25 Other witnesses were called and it is not necessary to canvass their evidence in these reasons.
26 The appellant also testified in the course of the proceedings. His evidence concerning the incident on 3 November 2003 was not substantially different to that of the respondent. In the incident, he said, he did put his hands around her and held her from the back. He said that she fell on her knee. He agreed that she had thrown his belongings outside, but he denied that this was a violent incident on his part.
27 In relation to the incident at the Canning Baha'i Church which was the subject of the original restraining order which was settled by the undertaking, the appellant said that the incident had been settled by his granting the undertaking. In relation to the incident at the Melville Baha'i Church, the appellant said he went there to see his son on the Baha'i New Year which he thought was not a breach of the undertaking.

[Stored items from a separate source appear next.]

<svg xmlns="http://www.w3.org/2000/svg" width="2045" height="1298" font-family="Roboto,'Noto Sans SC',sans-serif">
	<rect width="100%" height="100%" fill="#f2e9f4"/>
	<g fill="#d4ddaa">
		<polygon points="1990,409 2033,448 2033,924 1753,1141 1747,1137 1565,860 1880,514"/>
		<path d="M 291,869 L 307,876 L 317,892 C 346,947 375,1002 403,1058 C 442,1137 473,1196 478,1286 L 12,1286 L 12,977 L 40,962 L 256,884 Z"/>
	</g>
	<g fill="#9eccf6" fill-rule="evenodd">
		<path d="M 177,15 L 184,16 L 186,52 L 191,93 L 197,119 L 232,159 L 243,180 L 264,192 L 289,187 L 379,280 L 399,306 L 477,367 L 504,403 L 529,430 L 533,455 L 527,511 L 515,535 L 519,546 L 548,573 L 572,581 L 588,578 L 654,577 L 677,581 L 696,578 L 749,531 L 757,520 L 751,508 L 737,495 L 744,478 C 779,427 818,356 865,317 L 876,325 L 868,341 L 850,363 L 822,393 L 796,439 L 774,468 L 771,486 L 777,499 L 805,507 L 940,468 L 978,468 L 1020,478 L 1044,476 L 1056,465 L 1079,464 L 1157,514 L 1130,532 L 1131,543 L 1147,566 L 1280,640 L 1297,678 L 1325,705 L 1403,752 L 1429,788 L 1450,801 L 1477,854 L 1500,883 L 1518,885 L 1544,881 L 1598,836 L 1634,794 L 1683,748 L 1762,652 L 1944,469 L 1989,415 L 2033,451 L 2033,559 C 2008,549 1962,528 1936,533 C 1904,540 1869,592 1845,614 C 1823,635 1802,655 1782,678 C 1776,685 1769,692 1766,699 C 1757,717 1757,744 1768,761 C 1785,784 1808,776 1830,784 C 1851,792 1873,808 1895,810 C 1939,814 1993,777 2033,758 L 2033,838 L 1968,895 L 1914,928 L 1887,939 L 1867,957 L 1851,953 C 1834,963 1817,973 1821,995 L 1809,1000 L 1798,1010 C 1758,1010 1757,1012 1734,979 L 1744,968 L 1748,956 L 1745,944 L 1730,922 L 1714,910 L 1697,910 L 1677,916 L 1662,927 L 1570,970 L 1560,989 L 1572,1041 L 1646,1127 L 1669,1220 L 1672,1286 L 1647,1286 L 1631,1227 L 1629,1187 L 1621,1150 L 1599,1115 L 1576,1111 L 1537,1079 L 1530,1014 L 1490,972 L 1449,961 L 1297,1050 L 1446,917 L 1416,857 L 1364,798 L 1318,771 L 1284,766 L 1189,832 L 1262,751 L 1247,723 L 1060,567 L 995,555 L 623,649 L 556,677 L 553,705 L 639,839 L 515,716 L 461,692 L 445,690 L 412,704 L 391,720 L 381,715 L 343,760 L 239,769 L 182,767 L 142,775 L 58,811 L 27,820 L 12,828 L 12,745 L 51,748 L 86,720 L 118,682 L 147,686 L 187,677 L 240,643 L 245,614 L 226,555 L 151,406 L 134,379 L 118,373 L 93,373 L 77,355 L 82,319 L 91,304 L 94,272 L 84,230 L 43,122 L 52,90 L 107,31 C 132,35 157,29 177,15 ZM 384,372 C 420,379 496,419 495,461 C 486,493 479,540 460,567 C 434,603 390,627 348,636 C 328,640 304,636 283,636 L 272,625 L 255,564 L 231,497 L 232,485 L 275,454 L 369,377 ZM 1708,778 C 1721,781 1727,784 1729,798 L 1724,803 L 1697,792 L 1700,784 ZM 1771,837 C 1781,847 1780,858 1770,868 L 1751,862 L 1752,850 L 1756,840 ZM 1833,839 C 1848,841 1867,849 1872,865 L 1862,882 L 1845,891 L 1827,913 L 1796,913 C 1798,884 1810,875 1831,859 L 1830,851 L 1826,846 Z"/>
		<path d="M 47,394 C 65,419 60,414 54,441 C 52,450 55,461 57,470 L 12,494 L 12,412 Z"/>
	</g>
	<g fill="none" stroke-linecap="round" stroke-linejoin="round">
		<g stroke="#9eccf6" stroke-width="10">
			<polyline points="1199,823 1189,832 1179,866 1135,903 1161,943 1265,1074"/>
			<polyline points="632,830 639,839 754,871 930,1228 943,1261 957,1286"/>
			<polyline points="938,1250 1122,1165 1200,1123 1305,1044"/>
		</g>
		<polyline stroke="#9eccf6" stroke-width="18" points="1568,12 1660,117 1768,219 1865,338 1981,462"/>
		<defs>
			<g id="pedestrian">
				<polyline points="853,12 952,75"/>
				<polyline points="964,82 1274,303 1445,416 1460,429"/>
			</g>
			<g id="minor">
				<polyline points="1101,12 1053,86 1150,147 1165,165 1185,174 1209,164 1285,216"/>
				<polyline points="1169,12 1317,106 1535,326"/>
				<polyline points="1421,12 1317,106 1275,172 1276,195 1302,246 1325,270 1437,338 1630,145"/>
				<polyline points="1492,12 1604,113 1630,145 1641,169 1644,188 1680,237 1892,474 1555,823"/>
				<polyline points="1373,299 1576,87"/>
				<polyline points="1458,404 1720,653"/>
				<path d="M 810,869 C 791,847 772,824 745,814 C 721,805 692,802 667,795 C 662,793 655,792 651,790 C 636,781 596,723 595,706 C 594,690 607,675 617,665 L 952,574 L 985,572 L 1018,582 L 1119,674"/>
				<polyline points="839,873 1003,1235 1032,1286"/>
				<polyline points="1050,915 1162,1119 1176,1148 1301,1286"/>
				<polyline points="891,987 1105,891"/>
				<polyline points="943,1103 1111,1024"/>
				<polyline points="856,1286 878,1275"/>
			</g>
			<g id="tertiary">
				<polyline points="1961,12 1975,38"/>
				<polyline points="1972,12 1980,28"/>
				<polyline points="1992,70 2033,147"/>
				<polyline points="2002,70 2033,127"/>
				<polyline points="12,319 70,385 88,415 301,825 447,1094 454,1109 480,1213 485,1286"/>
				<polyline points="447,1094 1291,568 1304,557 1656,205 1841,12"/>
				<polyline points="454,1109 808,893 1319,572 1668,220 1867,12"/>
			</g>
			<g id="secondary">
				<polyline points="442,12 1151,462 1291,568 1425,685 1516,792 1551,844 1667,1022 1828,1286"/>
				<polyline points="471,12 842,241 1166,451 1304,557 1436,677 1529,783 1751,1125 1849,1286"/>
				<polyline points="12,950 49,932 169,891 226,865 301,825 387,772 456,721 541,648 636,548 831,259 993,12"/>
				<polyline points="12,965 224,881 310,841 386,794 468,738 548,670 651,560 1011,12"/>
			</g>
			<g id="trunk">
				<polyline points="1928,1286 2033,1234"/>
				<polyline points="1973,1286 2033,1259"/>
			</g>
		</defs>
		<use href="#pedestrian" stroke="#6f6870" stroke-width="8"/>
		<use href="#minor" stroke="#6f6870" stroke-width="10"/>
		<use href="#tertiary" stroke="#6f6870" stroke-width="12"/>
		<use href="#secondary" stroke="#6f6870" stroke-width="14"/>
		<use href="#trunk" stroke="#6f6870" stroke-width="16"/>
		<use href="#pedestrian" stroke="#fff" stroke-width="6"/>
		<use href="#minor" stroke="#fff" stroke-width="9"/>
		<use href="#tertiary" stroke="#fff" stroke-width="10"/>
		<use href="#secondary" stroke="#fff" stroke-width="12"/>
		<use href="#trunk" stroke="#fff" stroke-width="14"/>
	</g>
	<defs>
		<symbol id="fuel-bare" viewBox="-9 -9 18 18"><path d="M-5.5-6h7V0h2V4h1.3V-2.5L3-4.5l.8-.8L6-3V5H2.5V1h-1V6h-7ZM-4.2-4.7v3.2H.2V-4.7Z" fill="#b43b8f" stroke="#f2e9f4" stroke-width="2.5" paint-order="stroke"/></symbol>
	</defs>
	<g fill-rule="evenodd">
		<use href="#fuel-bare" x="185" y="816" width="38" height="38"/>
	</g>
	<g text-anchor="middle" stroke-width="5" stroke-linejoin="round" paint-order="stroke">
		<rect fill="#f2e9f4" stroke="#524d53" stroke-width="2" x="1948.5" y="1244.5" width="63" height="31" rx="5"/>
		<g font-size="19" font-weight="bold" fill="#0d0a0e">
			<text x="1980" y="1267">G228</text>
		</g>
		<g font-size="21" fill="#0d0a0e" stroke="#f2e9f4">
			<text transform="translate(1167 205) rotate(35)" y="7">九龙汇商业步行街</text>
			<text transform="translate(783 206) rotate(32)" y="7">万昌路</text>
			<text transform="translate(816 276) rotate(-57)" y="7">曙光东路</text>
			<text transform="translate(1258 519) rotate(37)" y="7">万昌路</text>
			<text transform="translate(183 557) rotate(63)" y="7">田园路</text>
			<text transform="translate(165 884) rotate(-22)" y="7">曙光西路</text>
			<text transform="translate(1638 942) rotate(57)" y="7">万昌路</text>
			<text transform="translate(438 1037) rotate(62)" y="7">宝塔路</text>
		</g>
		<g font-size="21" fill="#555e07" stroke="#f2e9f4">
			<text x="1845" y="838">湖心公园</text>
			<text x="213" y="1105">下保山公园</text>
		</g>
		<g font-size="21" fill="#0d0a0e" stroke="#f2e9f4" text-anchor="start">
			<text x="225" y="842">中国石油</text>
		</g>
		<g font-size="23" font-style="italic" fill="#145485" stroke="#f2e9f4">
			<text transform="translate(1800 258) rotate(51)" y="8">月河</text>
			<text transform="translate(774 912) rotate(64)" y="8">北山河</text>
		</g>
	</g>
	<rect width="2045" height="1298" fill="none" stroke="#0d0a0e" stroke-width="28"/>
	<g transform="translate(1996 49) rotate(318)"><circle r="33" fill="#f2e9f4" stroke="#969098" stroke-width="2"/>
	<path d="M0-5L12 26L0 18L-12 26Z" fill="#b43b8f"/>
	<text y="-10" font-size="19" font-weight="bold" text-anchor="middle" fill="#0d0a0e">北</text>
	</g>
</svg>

28 In relation to the incident at the dance, the appellant denied that he had ever approached his wife and it seems that he considered that he had not breached the undertaking.
29 In relation to the cricket match, the appellant said that he had been a coach or assistant coach and very active participant in his son's sporting activities. He said he went to the match to support his son but he did not approach the respondent. He said that the respondent was then some distance away.

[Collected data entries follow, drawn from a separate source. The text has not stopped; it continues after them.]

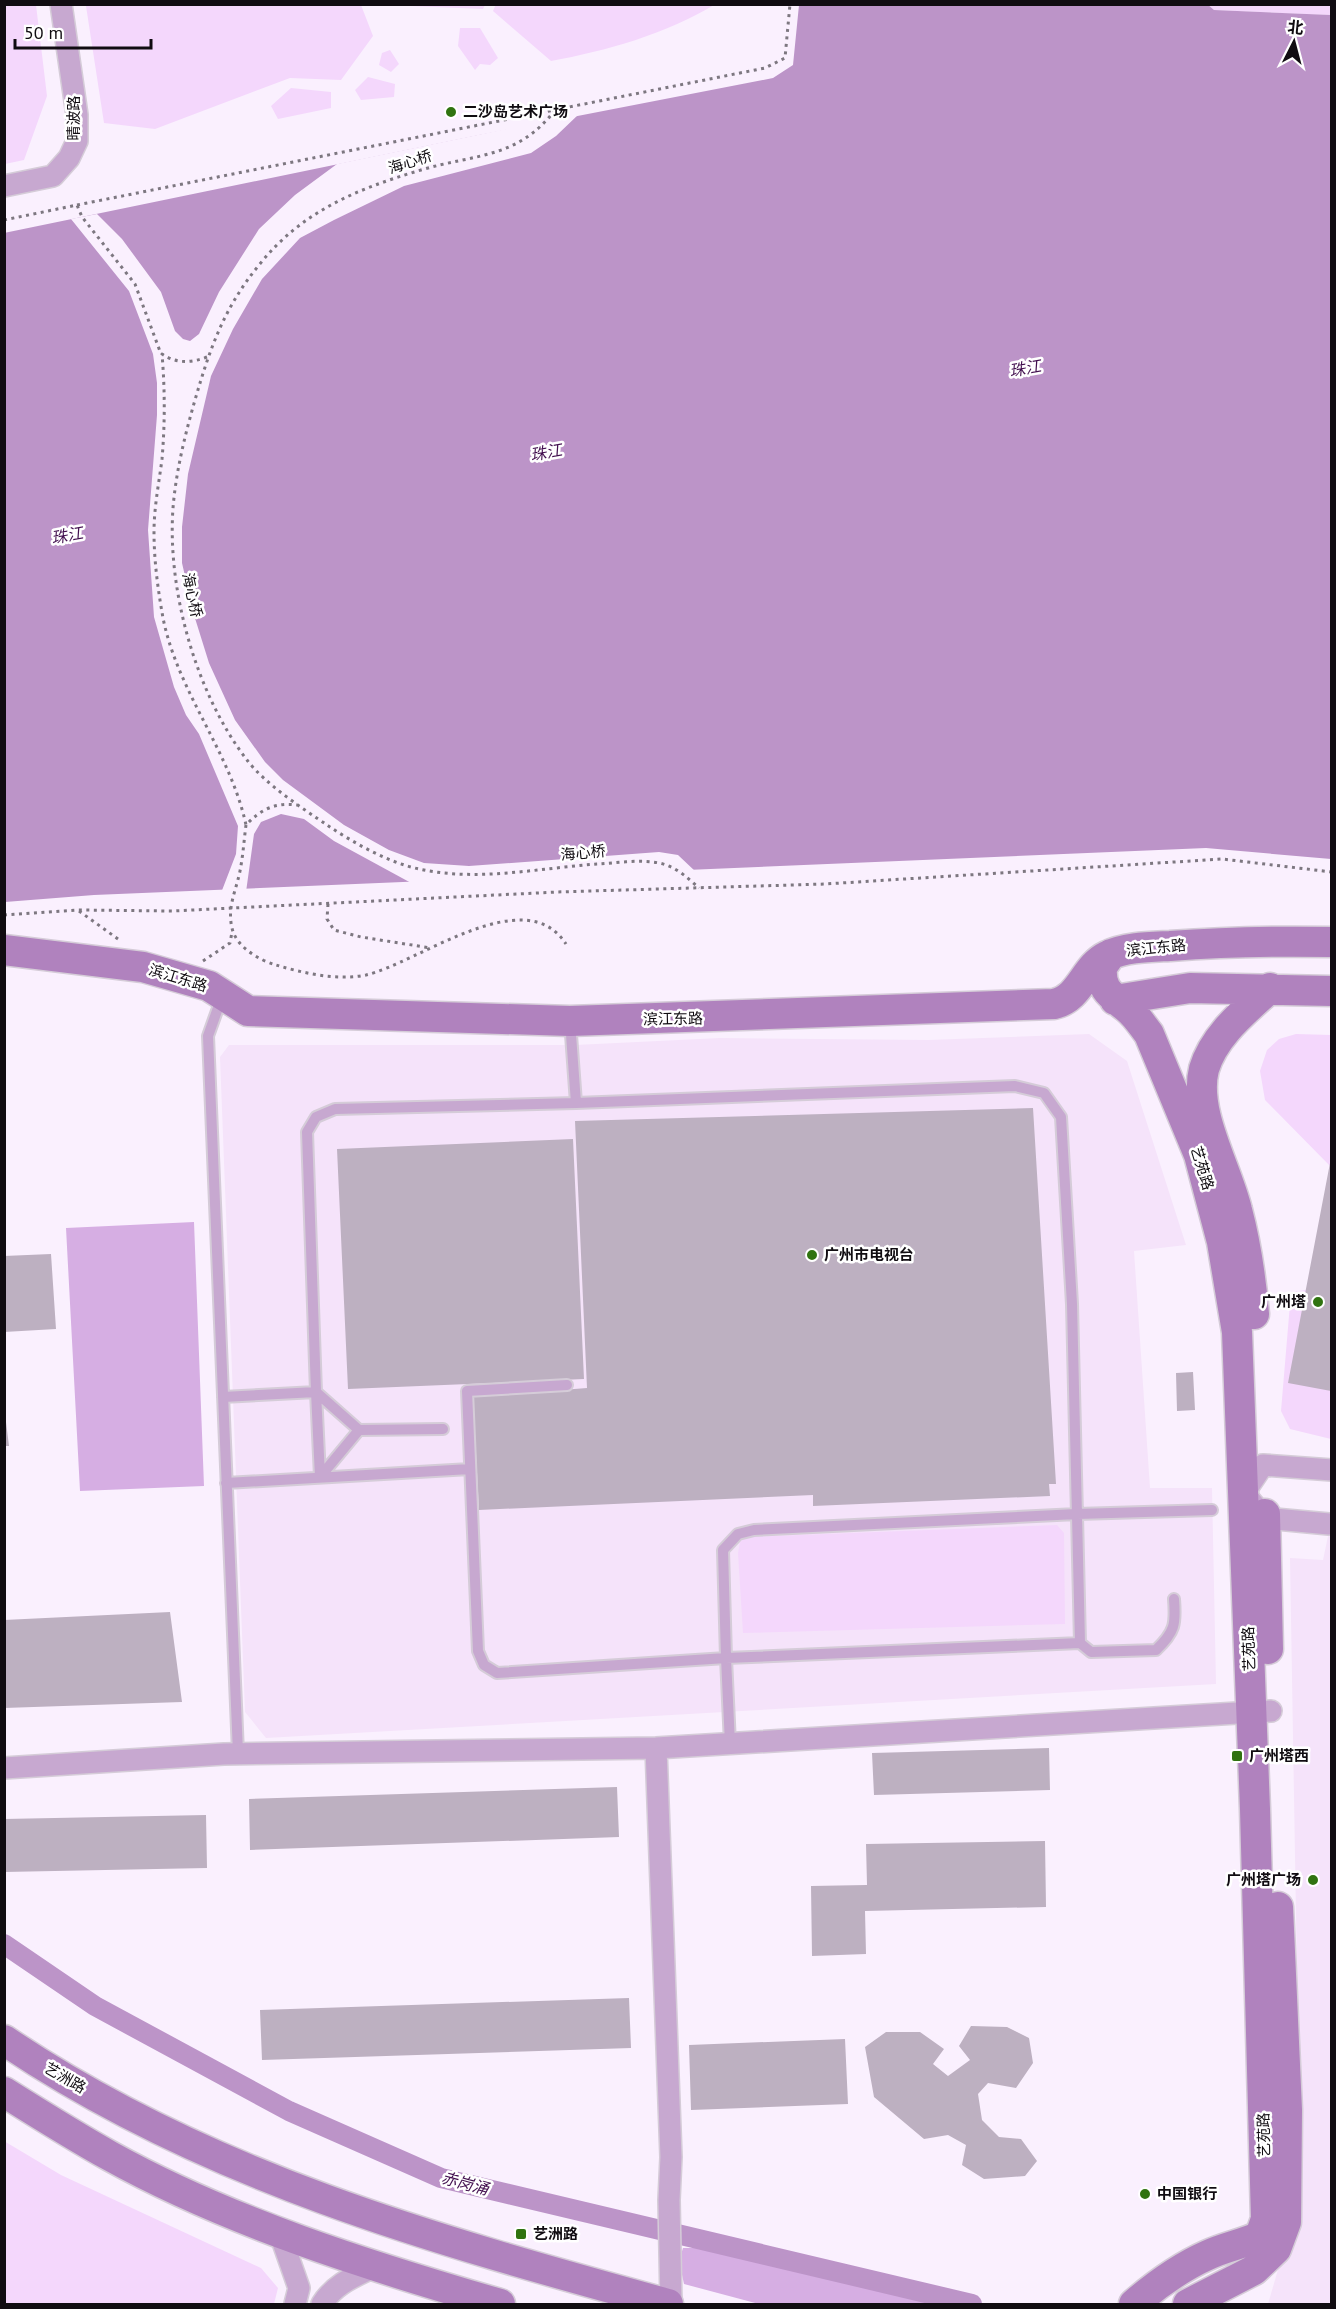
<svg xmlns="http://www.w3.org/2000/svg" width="1336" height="2309" viewBox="0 0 1336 2309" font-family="'PT Sans','Noto Sans SC',sans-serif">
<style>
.built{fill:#f5e3fa}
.green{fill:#f4d7fc}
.forest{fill:#d6aee3}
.water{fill:#bc94c8}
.pier{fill:#faf0fe}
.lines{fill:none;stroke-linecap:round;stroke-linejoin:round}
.canal{stroke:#bc94c8;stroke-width:20}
.building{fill:#bdb0c1}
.lane-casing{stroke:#d5ccd8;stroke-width:14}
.street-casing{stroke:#d5ccd8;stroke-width:24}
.secondary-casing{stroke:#d5ccd8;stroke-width:33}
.path{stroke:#7d7780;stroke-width:3;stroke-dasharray:3 4.5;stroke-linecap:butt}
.lane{stroke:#c7a8d0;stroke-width:10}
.street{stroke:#c7a8d0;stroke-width:21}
.secondary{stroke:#b082be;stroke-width:30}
.poi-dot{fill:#307310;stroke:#fff;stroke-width:2}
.labels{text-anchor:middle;stroke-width:5;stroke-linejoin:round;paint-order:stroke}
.poi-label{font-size:15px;font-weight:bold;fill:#100c11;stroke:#fff;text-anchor:start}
.street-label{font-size:15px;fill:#100c11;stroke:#fff}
.water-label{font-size:16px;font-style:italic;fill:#410e4e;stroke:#fff}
</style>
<rect width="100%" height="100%" fill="#faf0fe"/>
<path class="built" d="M1089,1034L1127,1061L1186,1245L1134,1251L1150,1488H1212L1216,1684L266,1738L245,1712L220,1057L229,1045H575L720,1038L928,1040Z
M1331,1522V2304H1268L1293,2218L1301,2213L1290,1558L1323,1560Z"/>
<path class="green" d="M92,4L361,5L373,36L341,80L290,78L155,129L104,123L86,6Z
M496,4H714V5C666,34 606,51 551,61L493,11Z
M4,5H36L47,96L24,160L5,164Z
M386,5H485L483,9Z
M1207,5H1331V15L1214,10Z
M460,28H480L498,58L490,65L480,64L475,70L458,46Z
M390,50L399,64L391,72L379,65L382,53Z
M368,77L395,84L394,97L361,100L355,90Z
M291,88L331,92V108L278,119L271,106Z
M1296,1034L1331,1035V1167L1265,1100L1260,1071L1267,1050L1279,1039Z
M1319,1288L1331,1293V1439L1290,1429L1281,1411L1291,1292Z
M1057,1525L1064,1533L1065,1624L743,1633L738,1553L740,1542L746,1537Z
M4,2141L61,2175L261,2268L278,2288L274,2304H5Z"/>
<path class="forest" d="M194,1222L204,1486L80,1491L66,1228Z
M683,2248H696L934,2304H759L684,2284L679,2261Z"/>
<path class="water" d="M1207,4L1214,10L1331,15V859L1206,848L94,895L5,902L4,233L479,135L773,78L793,65L799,5Z"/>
<path class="pier" d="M579,114L556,136L531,153L404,186L334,220L300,238L262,279L233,329L211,376L188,474L182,527V563L194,615L209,663L235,720L265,762L283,780L344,825L389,850L424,863L469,866L659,852L678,855L696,872L413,884L334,841L304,819L281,814L261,822L254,834L246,892L221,893L236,854L238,826L199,734L186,715L174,687L154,617L148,530L157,415V383L153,354L129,291L71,219L97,214L122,239L161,292L175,331L183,339L190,341L199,334L219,292L259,229L295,195L337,164Z"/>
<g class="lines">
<path class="canal" d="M4,1944L95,2006L289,2111L441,2178L972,2304"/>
</g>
<path class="building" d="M1033,1108L1056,1484H1049L1050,1496L813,1506V1495L479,1510L473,1397L587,1388L575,1121Z
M573,1139L584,1379L348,1389L337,1149Z
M1330,1163H1332L1331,1391L1288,1383Z
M51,1254L56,1329L4,1332V1256Z
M1193,1372L1195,1410L1177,1411L1176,1373Z
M4,1406L9,1446H4Z
M170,1612L182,1702L4,1708V1620Z
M1049,1748L1050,1790L874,1795L872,1753Z
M617,1787L619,1837L250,1850L249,1799Z
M206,1815L207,1868L4,1872V1819Z
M1045,1841L1046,1907L865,1911L866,1954L812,1956L811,1886L867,1885L866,1844Z
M629,1998L631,2048L262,2060L260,2010Z
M971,2026L1007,2027L1029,2038L1033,2063L1016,2088L988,2083L978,2094L982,2120L999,2137L1021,2139L1037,2161L1025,2176L984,2179L962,2165L966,2145L948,2135L924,2139L874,2097L865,2047L886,2032H920L944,2049L933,2064L948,2076L970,2060L959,2046Z
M845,2039L848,2104L691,2110L689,2045Z"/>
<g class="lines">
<g class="lane-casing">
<path id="lane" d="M224,999L218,1008L208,1036L238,1753
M570,1021L576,1103L1015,1086L1044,1093L1061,1117L1072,1304L1080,1643L1091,1652L1156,1650C1175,1632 1176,1624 1174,1599
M567,1385L467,1391L478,1651L484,1665L497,1673L726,1658L730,1744
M223,1397L316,1392L320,1477
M359,1430L443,1429
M320,1477L359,1430L316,1392L307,1132L316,1117L335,1109L576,1103
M226,1483L470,1469
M1080,1643L726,1658L723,1550L738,1534L754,1530L1077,1514L1212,1510"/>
</g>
<g class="street-casing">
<path id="street" d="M4,186L53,176L69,158L77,141V115L61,4
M1329,1524L1265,1518L1244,1493L1263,1465L1332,1470
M656,1748L671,2157L669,2200L671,2304
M4,1768L224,1754L656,1748L1271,1711
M279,2231L299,2288L295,2304
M322,2304C335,2283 356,2276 378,2265"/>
</g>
<g class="secondary-casing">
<path id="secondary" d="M4,950L143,967L209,986L248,1011L570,1021L1054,1004C1081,998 1084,967 1107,956C1126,947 1150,947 1170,946C1224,942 1278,941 1332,942
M1111,954L1102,967C1100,990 1111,995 1127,1008C1136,1015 1142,1025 1149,1034L1199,1155L1222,1242L1237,1332L1255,1809L1266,2219L1260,2236C1243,2244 1225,2247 1208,2255C1181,2267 1156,2285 1134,2304
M1115,1000L1190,988L1332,991
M1254,1314C1251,1279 1246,1244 1237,1210C1227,1168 1193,1112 1204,1069C1214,1035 1245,1011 1270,988
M1265,1514L1268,1649
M4,2040C207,2177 436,2240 668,2304
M4,2092C39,2114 74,2136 110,2156C229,2222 369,2266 500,2304
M1188,2304L1254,2270L1276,2249L1286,2222L1287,2110L1278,1907"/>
</g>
<path class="path" d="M555,110C518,159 474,154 421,170C357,189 302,211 259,265C224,308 210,348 195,400C185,435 176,471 173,508C167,590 196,694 247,760C265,784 302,808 327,825C354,843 387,862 419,869C477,882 540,868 597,864C617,863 639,859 659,863C675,866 688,878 699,888
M77,205L765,68L785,58L790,4
M4,220L77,205L82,217L135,284L161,354
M207,357C191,363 177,364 162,354C165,390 165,424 162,459C159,483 154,507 154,532C154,561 158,590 163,618C178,693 230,751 246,825C260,810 275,802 297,805
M246,825C244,840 243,856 240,871C236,891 227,907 232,928C236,947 259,960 276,965C303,973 337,981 366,975C418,963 525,880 566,944
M328,904L327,919L334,930L361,937L431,948
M79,911L118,939
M4,915L78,910L172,911L557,892L825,884L1222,859L1332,872
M203,961L230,943L232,932"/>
<use href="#lane" class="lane"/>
<use href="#street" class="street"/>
<use href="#secondary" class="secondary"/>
</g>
<g class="poi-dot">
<circle cx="451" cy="112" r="6"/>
<circle cx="812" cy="1255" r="6"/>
<circle cx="1318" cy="1302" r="6"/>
<rect x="1231" y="1750" width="12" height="12" rx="3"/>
<circle cx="1313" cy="1880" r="6"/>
<circle cx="1145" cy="2194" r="6"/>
<rect x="515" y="2228" width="12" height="12" rx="3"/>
</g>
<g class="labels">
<g class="poi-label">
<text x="463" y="117">二沙岛艺术广场</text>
<text x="824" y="1260">广州市电视台</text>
<text x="1306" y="1307" text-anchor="end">广州塔</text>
<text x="1249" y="1761">广州塔西</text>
<text x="1301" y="1885" text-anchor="end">广州塔广场</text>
<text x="1157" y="2199">中国银行</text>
<text x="533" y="2239">艺洲路</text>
</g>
<g class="street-label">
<text transform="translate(74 118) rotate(-90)" y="5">晴波路</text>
<text transform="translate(410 162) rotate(-18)" y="5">海心桥</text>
<text transform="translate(192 595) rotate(78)" y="5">海心桥</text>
<text transform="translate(583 853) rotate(-5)" y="5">海心桥</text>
<text transform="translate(1156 948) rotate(-6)" y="5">滨江东路</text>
<text transform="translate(178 978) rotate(17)" y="5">滨江东路</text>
<text transform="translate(673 1019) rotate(-1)" y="5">滨江东路</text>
<text transform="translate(1202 1168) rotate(73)" y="5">艺苑路</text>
<text transform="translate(1249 1649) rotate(-92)" y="5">艺苑路</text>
<text transform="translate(65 2078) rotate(30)" y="5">艺洲路</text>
<text transform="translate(1264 2135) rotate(-91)" y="5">艺苑路</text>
</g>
<g class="water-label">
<text transform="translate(1025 368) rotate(-10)" y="6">珠江</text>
<text transform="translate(546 452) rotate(-10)" y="6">珠江</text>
<text transform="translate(67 535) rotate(-10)" y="6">珠江</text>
<text transform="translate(465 2183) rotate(15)" y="6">赤岗涌</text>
</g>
</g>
<rect width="1336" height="2309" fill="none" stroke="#100c11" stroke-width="12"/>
<g transform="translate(1294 42) rotate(6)" stroke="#ffffff" stroke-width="4.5" paint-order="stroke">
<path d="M0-4.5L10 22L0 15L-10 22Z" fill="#100c11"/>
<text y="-9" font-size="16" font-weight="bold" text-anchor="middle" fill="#100c11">北</text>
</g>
<path d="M15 39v9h136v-9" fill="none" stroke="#100c11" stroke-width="3"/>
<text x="24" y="39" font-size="18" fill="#100c11" stroke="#ffffff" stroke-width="4.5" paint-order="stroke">50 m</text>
</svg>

30 In cross-examination the appellant agreed that he had gone to the Melville Baha'i meeting so that he could "share a happy moment with his
(Page 11)
- son". He said that he understood that to be allowed by the undertaking he had given.
31 This brief summary of the principal evidence in the hearing below indicates the extent to which credibility was a critical issue. As I have said, there was evidence from the respondent, which her Worship accepted, about the particular incidents and, more importantly, the fact that the respondent was afraid of the appellant and, as her Worship expressed it, "and [she] continues to be fearful of him".
32 Whilst I accept the submissions made by counsel for the appellant that there was no clear evidence of any direct violent assault by the appellant on the respondent, the provisions of s 11 and s 12 of the Restraining Orders Act are such as to permit the Court to make an order where a respondent is likely to behave in a manner that could reasonably be expected to cause the applicant the fear that the respondent will commit such an offence. The making of a violence restraining order is a serious matter with important consequences: McKenzie v Picken [2002] WASCA 113 per Anderson J, at [34].
33 In my view, on the evidence before her Worship, it was open to her to conclude that the applicant for the violence restraining order was indeed in fear of the respondent and her fear was that the respondent may commit a violent personal offence against her.
34 Whilst it may be said that this finding by her Worship was the minimum requirement for an order to issue under s 11 and s 12 of the Restraining Orders Act, in my view, there was sufficient evidence in this case for her Worship to come to the conclusion that the making of such an order was appropriate.
35 As I have said earlier in these reasons, it is not for this Court on appeal to retry the facts. That was a matter entirely for the Magistrate who had the advantage of hearing evidence not only the appellant and respondent, but also witnesses called on their behalf. It is sufficient to dispose of this appeal for this Court to conclude that the conclusion reached by her Worship was a conclusion reasonably open to her.
36 For these reasons I am of the view that the appeal should be dismissed.